Sementara itu, fasilitator kegiatan, Sinta Dame Simanjuntak menjelaskan bahwa visitasi kepemimpinan merupakan bagian penting dalam proses pembelajaran berbasis pengalaman lapangan.
“Melalui visitasi ini, peserta tidak hanya belajar secara konseptual, tetapi juga melihat langsung praktik tata kelola pemerintahan di daerah, termasuk bagaimana pemimpin mengambil keputusan dalam situasi nyata,” ungkapnya.
Menurutnya, Kabupaten Kuningan dipilih karena dinilai memiliki sejumlah praktik baik yang relevan untuk dipelajari peserta.

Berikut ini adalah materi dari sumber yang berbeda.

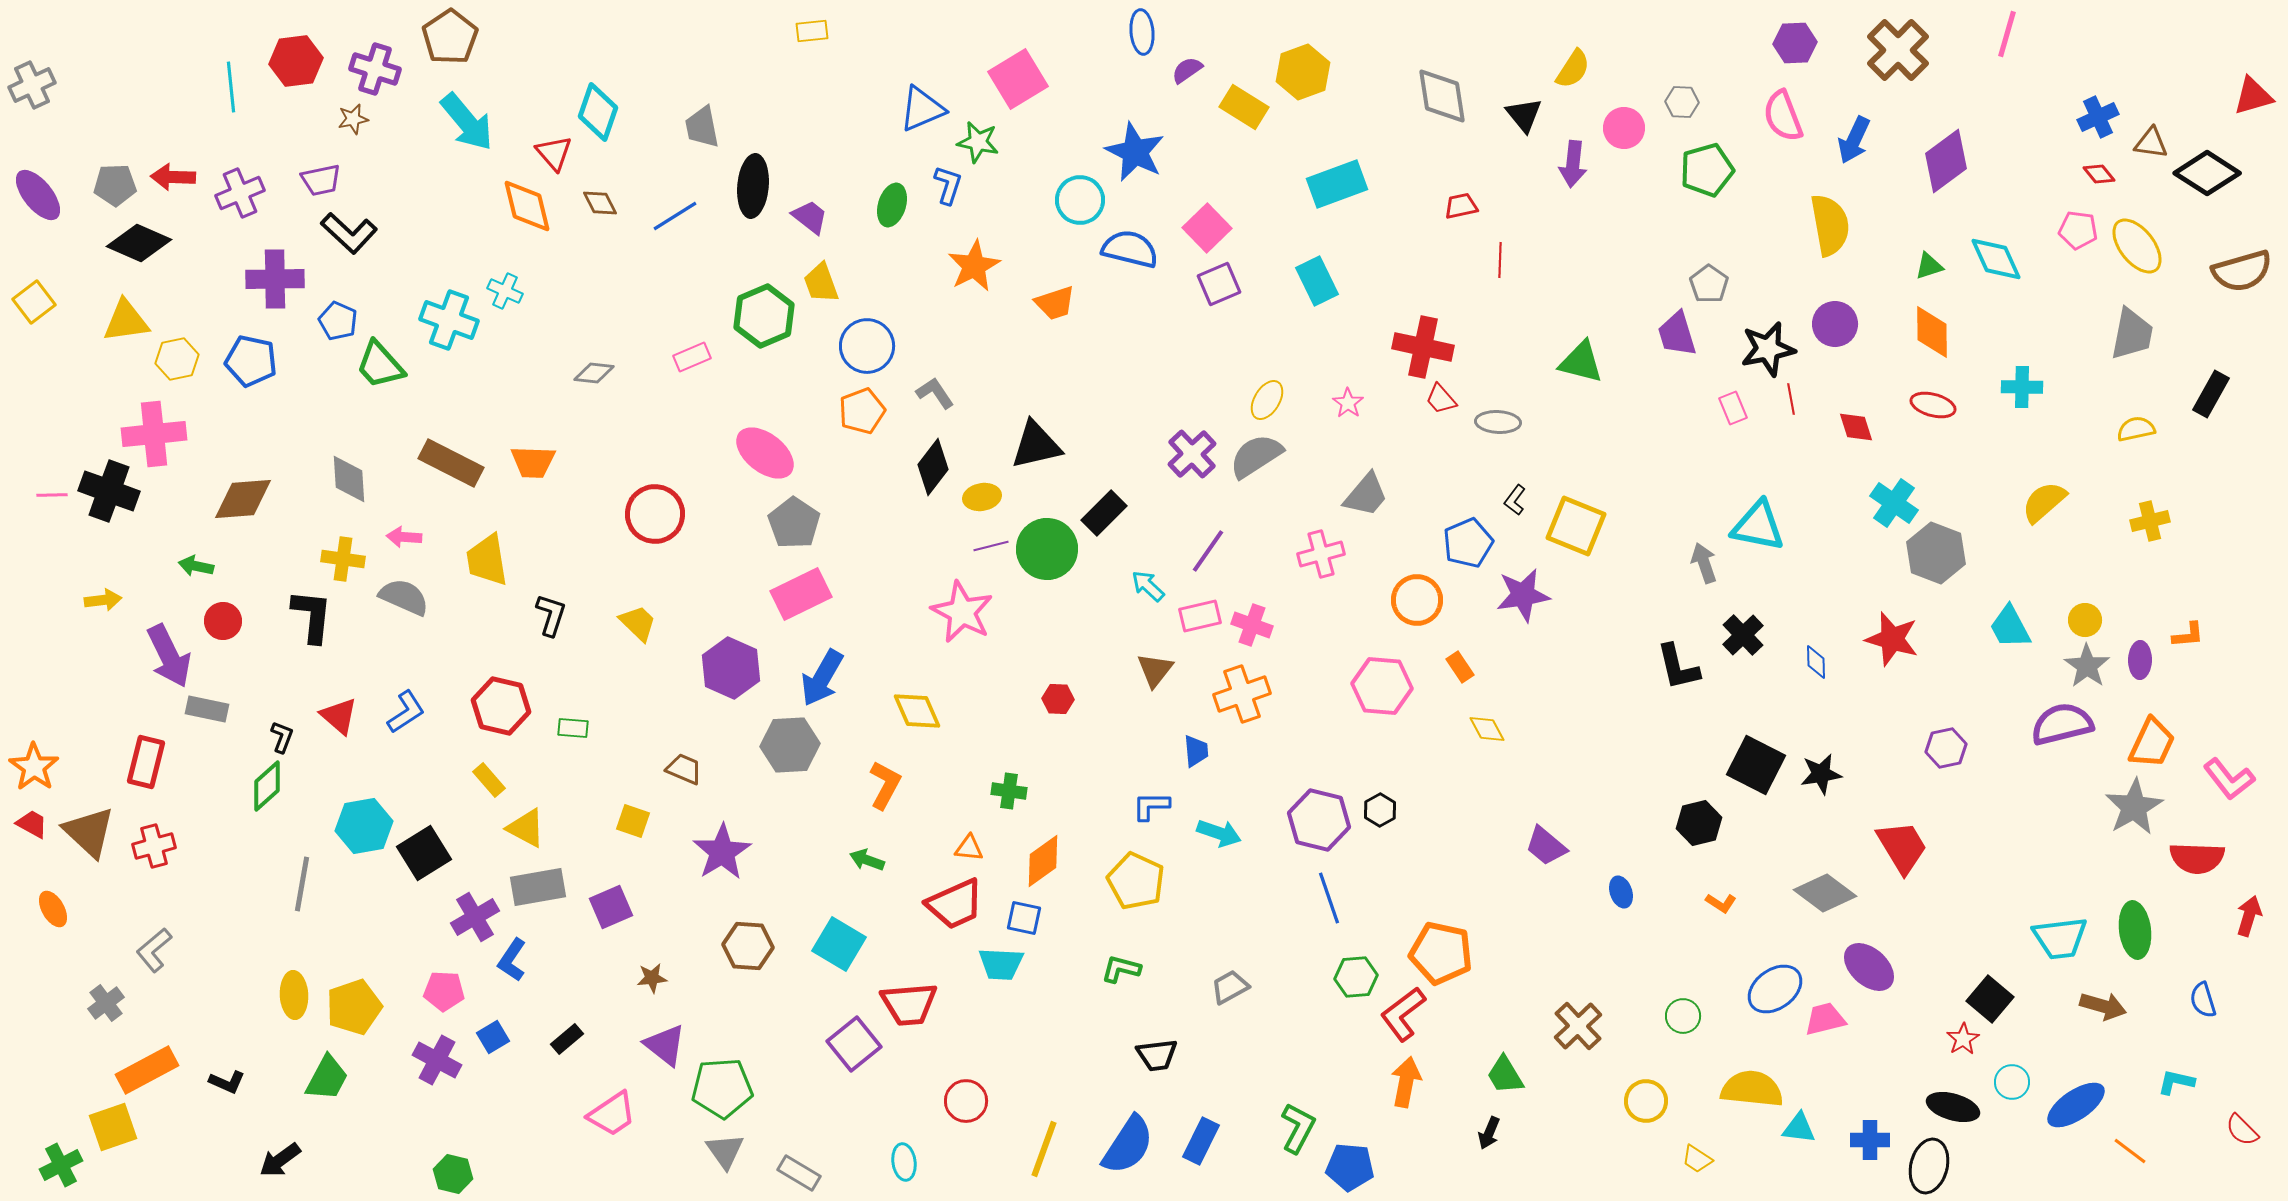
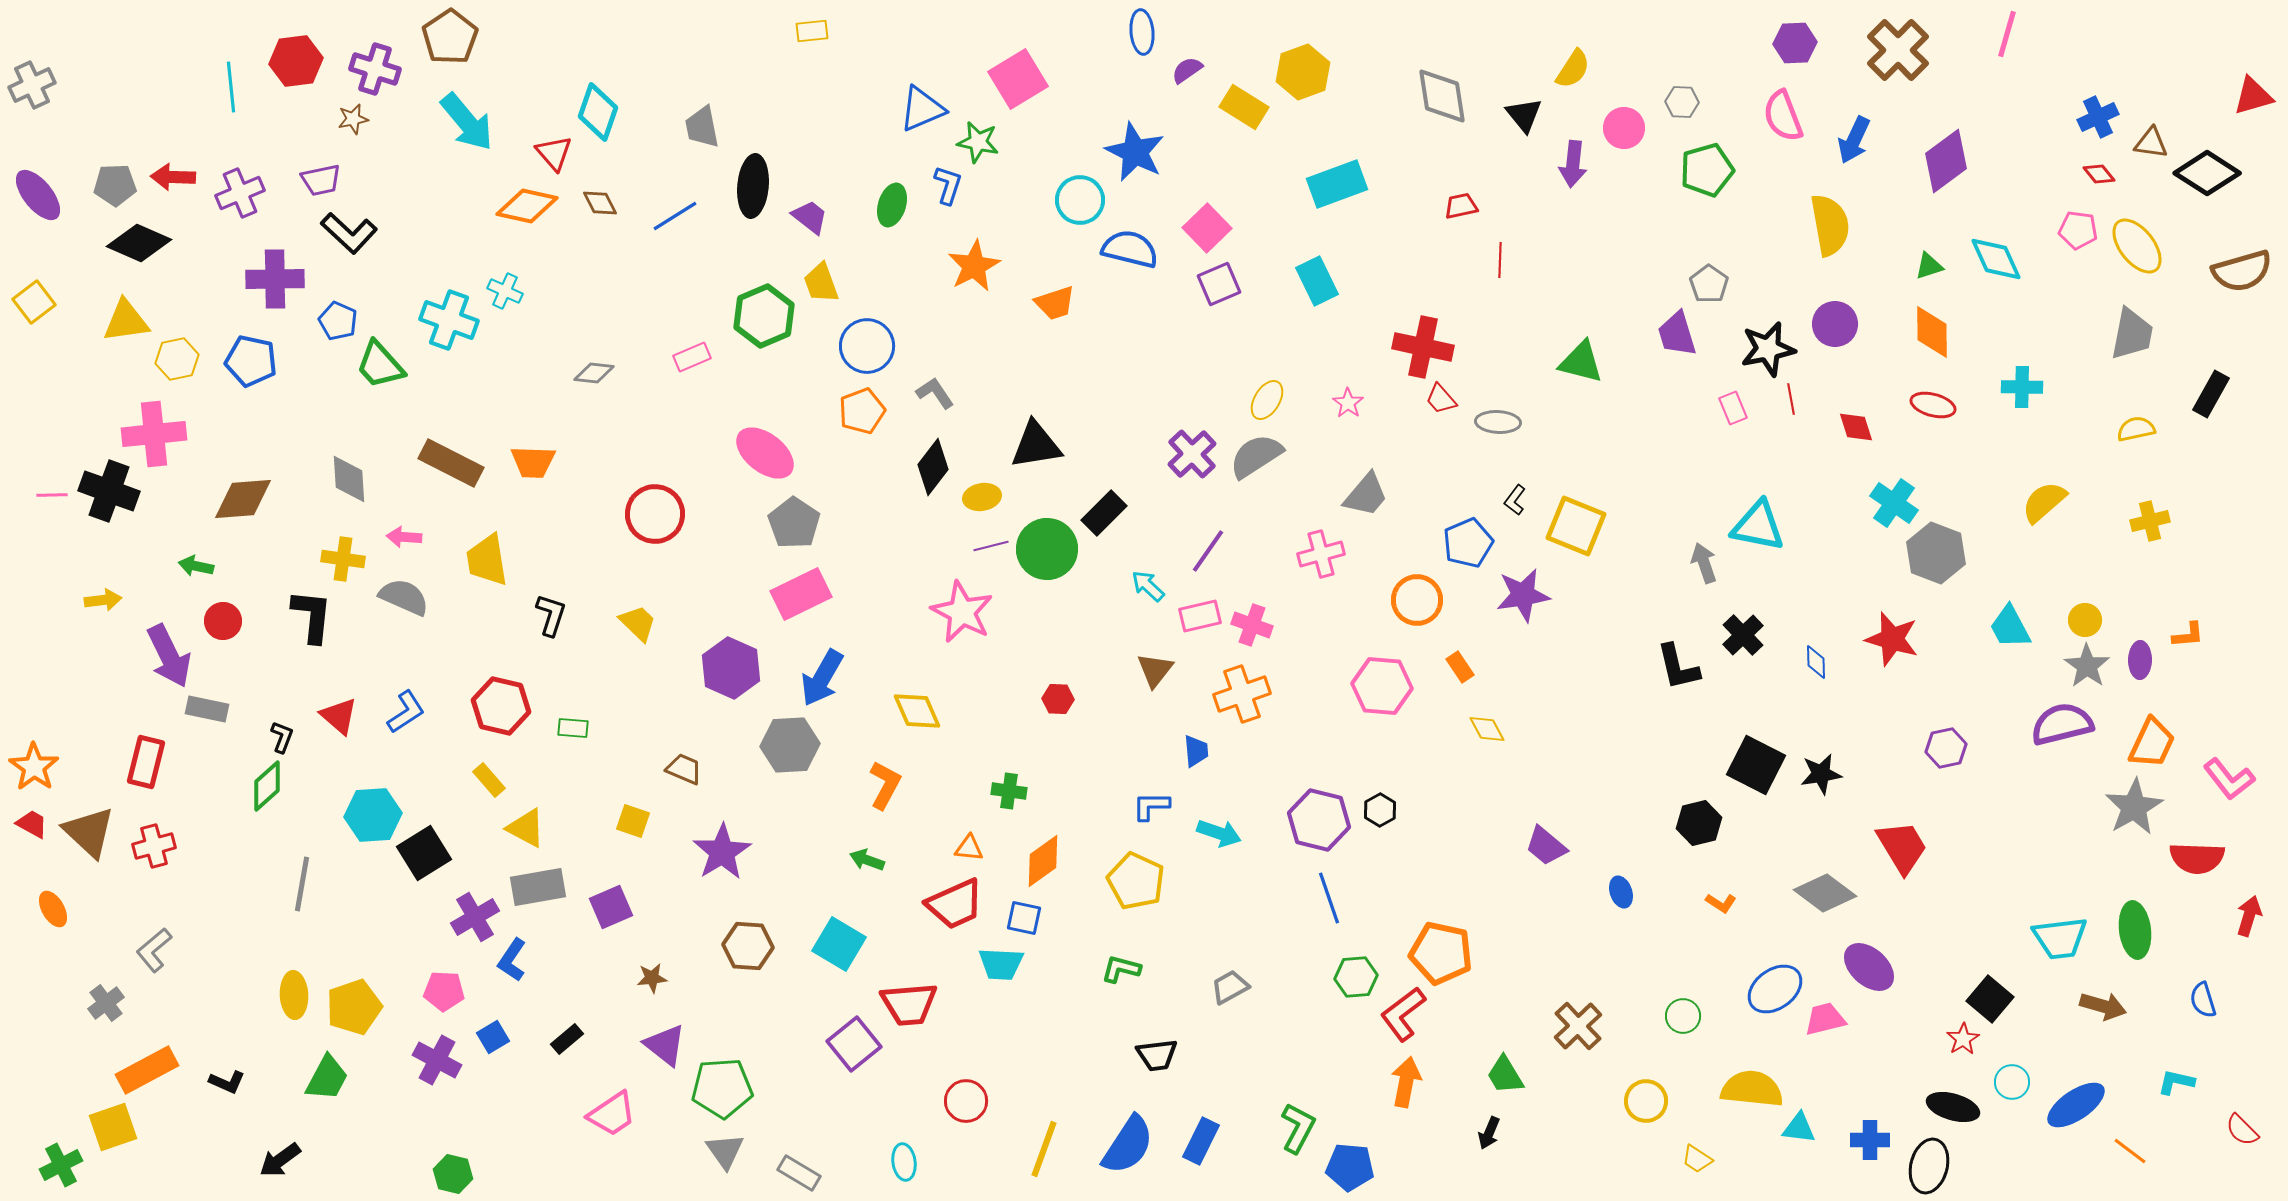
orange diamond at (527, 206): rotated 64 degrees counterclockwise
black triangle at (1036, 445): rotated 4 degrees clockwise
cyan hexagon at (364, 826): moved 9 px right, 11 px up; rotated 6 degrees clockwise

Ketua Visitasi, Boyke Martadinata menyebut kegiatan tersebut menjadi momentum strategis dalam memperkaya wawasan kepemimpinan para peserta.
“Kunjungan ini menjadi sarana pembelajaran yang sangat berharga. Interaksi langsung dengan kepala daerah dan perangkatnya memberikan gambaran konkret tentang implementasi kebijakan di lapangan,” katanya.
Dalam rangkaian kegiatan, peserta juga mengikuti sesi diskusi dan tanya jawab terkait data serta capaian kinerja dari Dinas Kesehatan Kabupaten Kuningan dan Badan Penanggulangan Bencana Daerah Kabupaten Kuningan. Pembahasan difokuskan pada strategi penanganan isu kesehatan dan kebencanaan di daerah.
Visitasi Kepemimpinan Nasional di Kabupaten Kuningan dijadwalkan berlangsung selama dua hari, mulai 6 hingga 7 Mei 2026, dengan agenda audiensi, diskusi, hingga observasi lapangan sebagai bagian dari penguatan kapasitas kepemimpinan peserta melalui pengalaman langsung di daerah. (Bengpri).